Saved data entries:

((

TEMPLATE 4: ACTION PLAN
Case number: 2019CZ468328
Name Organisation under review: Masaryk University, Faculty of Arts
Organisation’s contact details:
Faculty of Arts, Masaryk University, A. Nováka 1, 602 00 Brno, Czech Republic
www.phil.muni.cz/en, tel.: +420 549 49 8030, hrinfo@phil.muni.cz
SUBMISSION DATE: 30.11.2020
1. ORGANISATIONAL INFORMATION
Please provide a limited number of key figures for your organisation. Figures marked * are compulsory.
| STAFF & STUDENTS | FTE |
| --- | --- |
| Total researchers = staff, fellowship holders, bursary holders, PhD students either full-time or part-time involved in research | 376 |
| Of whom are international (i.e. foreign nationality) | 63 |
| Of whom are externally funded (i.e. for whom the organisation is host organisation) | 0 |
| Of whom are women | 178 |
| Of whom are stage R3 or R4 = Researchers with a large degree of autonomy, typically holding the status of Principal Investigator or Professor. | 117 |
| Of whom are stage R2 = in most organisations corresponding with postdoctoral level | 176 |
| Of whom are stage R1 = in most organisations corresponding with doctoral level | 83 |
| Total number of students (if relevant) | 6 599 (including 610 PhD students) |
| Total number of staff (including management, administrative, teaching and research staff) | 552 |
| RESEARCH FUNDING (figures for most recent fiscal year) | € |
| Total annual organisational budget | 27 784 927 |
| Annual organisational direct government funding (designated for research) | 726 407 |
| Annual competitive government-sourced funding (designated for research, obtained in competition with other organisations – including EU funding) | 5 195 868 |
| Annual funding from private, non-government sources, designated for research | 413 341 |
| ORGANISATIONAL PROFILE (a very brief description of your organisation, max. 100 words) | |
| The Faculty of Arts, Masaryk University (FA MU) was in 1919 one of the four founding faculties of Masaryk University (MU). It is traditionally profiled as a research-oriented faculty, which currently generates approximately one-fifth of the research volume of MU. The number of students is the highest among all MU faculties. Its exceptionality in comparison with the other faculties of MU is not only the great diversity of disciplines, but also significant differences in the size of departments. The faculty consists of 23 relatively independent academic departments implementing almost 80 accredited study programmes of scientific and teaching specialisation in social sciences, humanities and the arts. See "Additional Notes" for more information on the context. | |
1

))

Try it :: Restate the records above exactly.

Result ::
TEMPLATE 4: ACTION PLAN
Case number: 2019CZ468328
Name Organisation under review: Masaryk University, Faculty of Arts
Organisation’s contact details:
Faculty of Arts, Masaryk University, A. Nováka 1, 602 00 Brno, Czech Republic
www.phil.muni.cz/en, tel.: +420 549 49 8030, hrinfo@phil.muni.cz
SUBMISSION DATE: 30.11.2020
1. ORGANISATIONAL INFORMATION
Please provide a limited number of key figures for your organisation. Figures marked * are compulsory.
| STAFF & STUDENTS | FTE |
| --- | --- |
| Total researchers = staff, fellowship holders, bursary holders, PhD students either full-time or part-time involved in research | 376 |
| Of whom are international (i.e. foreign nationality) | 63 |
| Of whom are externally funded (i.e. for whom the organisation is host organisation) | 0 |
| Of whom are women | 178 |
| Of whom are stage R3 or R4 = Researchers with a large degree of autonomy, typically holding the status of Principal Investigator or Professor. | 117 |
| Of whom are stage R2 = in most organisations corresponding with postdoctoral level | 176 |
| Of whom are stage R1 = in most organisations corresponding with doctoral level | 83 |
| Total number of students (if relevant) | 6 599 (including 610 PhD students) |
| Total number of staff (including management, administrative, teaching and research staff) | 552 |
| RESEARCH FUNDING (figures for most recent fiscal year) | € |
| Total annual organisational budget | 27 784 927 |
| Annual organisational direct government funding (designated for research) | 726 407 |
| Annual competitive government-sourced funding (designated for research, obtained in competition with other organisations – including EU funding) | 5 195 868 |
| Annual funding from private, non-government sources, designated for research | 413 341 |
| ORGANISATIONAL PROFILE (a very brief description of your organisation, max. 100 words) | |
| The Faculty of Arts, Masaryk University (FA MU) was in 1919 one of the four founding faculties of Masaryk University (MU). It is traditionally profiled as a research-oriented faculty, which currently generates approximately one-fifth of the research volume of MU. The number of students is the highest among all MU faculties. Its exceptionality in comparison with the other faculties of MU is not only the great diversity of disciplines, but also significant differences in the size of departments. The faculty consists of 23 relatively independent academic departments implementing almost 80 accredited study programmes of scientific and teaching specialisation in social sciences, humanities and the arts. See "Additional Notes" for more information on the context. | |
1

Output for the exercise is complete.